*PROMPT A*.
From the spatial split tutorial, transcribe the passage between "Height will be" and "49.255555, -123.076572, 49.296907)", inclusive.
*PROMPT B*.
List every keyword argument passed to `om.convert_bounding_box_to_geodataframe` in the spatial split tutorial.

*PASSAGE FOR REVIEW*.
━━━━
The report of splitting is printed with differences between expected and actual ratios.

In [None]:
import contextily as cx
import geopandas as gpd
import matplotlib.pyplot as plt
import overturemaestro as om
import pyarrow.compute as pc
import seaborn as sns
from matplotlib.patches import Patch

from srai.h3 import h3_to_geoseries, shapely_geometry_to_h3
from srai.spatial_split import spatial_split_points, train_test_spatial_split

Let's start with downloading example data. Here we will use Vancouver buildings from Overture Maps dataset.

We only want buildings with both `height` and `subtype` columns filled.

Height will be used in the numerical split example and subtype in the categorical split example.

---

Because the splitting only works on points, we will assign a centroid to each building as an additional column. Centroids will be calculated in the corresponding projected Coordinate Reference System.

In [None]:
VANCOUVER_BOUNDING_BOX = (-123.148670, 49.255555, -123.076572, 49.296907)
VANCOUVER_PROJECTED_CRS = 26910  # NAD83 / UTM zone 10N
H3_RESOLUTION = 9

In [None]:
buildings = om.convert_bounding_box_to_geodataframe(
    theme="buildings",
    type="building",
    bbox=VANCOUVER_BOUNDING_BOX,
    release="2025-07-23.0",
    pyarrow_filter=pc.field("subtype").is_valid() & pc.field("height").is_valid(),
    columns_to_download=["subtype", "height"],
)
━━━━
*DATA FOR ANALYSIS*.
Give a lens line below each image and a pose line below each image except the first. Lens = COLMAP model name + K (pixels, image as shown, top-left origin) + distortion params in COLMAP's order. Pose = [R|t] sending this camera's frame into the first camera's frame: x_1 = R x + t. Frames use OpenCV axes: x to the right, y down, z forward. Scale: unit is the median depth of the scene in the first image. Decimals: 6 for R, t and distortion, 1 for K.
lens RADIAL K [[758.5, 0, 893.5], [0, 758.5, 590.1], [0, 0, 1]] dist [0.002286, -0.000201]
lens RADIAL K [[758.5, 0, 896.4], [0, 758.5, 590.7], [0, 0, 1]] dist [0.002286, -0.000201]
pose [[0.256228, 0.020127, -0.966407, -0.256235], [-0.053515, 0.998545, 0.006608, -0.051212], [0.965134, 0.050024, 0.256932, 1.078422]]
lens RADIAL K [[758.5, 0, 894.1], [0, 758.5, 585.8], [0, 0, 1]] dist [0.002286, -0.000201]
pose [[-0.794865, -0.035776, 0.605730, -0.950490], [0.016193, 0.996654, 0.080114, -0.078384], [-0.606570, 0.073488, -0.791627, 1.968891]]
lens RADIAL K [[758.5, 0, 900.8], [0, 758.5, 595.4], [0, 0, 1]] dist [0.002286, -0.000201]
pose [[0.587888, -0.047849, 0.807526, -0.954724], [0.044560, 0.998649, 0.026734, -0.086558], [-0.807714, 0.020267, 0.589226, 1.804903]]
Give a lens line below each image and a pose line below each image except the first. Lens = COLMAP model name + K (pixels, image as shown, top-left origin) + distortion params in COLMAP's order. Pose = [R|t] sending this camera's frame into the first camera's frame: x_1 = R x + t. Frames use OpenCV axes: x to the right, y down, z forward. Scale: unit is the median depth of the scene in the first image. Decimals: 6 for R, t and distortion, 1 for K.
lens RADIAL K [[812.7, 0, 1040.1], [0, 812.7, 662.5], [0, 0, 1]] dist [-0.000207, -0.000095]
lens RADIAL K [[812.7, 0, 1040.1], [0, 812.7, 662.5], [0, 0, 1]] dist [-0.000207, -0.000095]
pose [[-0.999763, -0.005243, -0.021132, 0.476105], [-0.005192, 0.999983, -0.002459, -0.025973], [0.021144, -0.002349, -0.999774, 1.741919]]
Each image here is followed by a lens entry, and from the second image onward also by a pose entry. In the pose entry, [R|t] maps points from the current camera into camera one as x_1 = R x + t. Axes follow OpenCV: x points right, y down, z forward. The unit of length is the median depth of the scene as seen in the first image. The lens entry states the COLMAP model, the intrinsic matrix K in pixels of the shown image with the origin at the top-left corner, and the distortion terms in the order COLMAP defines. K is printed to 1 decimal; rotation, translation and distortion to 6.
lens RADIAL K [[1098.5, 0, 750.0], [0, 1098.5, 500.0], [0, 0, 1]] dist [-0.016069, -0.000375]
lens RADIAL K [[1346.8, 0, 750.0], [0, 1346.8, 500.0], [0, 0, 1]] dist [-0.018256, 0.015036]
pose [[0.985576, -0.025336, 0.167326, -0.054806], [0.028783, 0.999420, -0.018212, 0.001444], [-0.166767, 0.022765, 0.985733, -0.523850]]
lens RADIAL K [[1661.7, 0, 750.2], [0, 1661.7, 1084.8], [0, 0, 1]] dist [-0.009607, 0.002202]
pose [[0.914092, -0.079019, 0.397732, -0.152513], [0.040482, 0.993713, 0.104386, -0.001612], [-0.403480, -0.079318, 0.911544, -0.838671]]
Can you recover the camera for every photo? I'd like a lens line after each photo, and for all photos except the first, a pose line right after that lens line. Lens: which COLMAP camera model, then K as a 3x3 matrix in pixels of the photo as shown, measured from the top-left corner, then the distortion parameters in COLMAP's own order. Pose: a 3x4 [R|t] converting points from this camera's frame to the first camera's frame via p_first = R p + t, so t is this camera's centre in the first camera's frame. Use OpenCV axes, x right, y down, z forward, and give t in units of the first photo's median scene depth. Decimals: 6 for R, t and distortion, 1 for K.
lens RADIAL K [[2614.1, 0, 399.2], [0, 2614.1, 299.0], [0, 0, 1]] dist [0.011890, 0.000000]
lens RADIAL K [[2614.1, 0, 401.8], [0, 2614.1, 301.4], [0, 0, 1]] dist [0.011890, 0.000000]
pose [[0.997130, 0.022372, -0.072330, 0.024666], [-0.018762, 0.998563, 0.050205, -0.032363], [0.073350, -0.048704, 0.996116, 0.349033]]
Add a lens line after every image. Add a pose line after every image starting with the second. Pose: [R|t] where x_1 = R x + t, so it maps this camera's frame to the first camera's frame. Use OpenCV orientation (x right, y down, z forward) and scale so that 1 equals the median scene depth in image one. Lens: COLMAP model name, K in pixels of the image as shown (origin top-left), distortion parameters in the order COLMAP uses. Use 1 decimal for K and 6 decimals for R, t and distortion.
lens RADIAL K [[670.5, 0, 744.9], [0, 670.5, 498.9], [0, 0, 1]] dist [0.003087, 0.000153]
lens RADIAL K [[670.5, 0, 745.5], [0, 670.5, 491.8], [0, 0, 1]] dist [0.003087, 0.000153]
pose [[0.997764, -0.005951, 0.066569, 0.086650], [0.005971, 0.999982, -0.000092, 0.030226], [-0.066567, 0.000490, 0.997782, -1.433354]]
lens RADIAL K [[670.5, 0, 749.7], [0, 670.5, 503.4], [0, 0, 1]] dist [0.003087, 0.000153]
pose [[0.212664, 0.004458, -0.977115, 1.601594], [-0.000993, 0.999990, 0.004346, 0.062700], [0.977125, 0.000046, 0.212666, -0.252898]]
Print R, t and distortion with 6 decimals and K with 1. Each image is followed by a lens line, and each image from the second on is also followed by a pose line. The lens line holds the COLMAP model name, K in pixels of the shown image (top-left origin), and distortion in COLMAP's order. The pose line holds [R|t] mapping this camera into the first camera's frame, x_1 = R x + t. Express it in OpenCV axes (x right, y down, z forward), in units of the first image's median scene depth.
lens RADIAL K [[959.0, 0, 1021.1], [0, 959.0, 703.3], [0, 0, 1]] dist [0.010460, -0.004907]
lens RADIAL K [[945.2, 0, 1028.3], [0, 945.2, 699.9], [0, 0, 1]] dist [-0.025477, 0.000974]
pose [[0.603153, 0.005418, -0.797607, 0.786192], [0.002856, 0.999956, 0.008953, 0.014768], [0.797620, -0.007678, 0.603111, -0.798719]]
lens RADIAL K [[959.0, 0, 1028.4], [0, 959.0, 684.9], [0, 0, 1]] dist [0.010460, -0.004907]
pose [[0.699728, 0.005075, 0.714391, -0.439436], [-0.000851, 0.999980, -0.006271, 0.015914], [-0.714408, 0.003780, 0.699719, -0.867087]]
━━━━
*ANSWER BOX A*.
Height will be used in the numerical split example and subtype in the categorical split example.

---

Because the splitting only works on points, we will assign a centroid to each building as an additional column. Centroids will be calculated in the corresponding projected Coordinate Reference System.

In [None]:
VANCOUVER_BOUNDING_BOX = (-123.148670, 49.255555, -123.076572, 49.296907)

*ANSWER BOX B*.
theme, type, bbox, release, pyarrow_filter, columns_to_download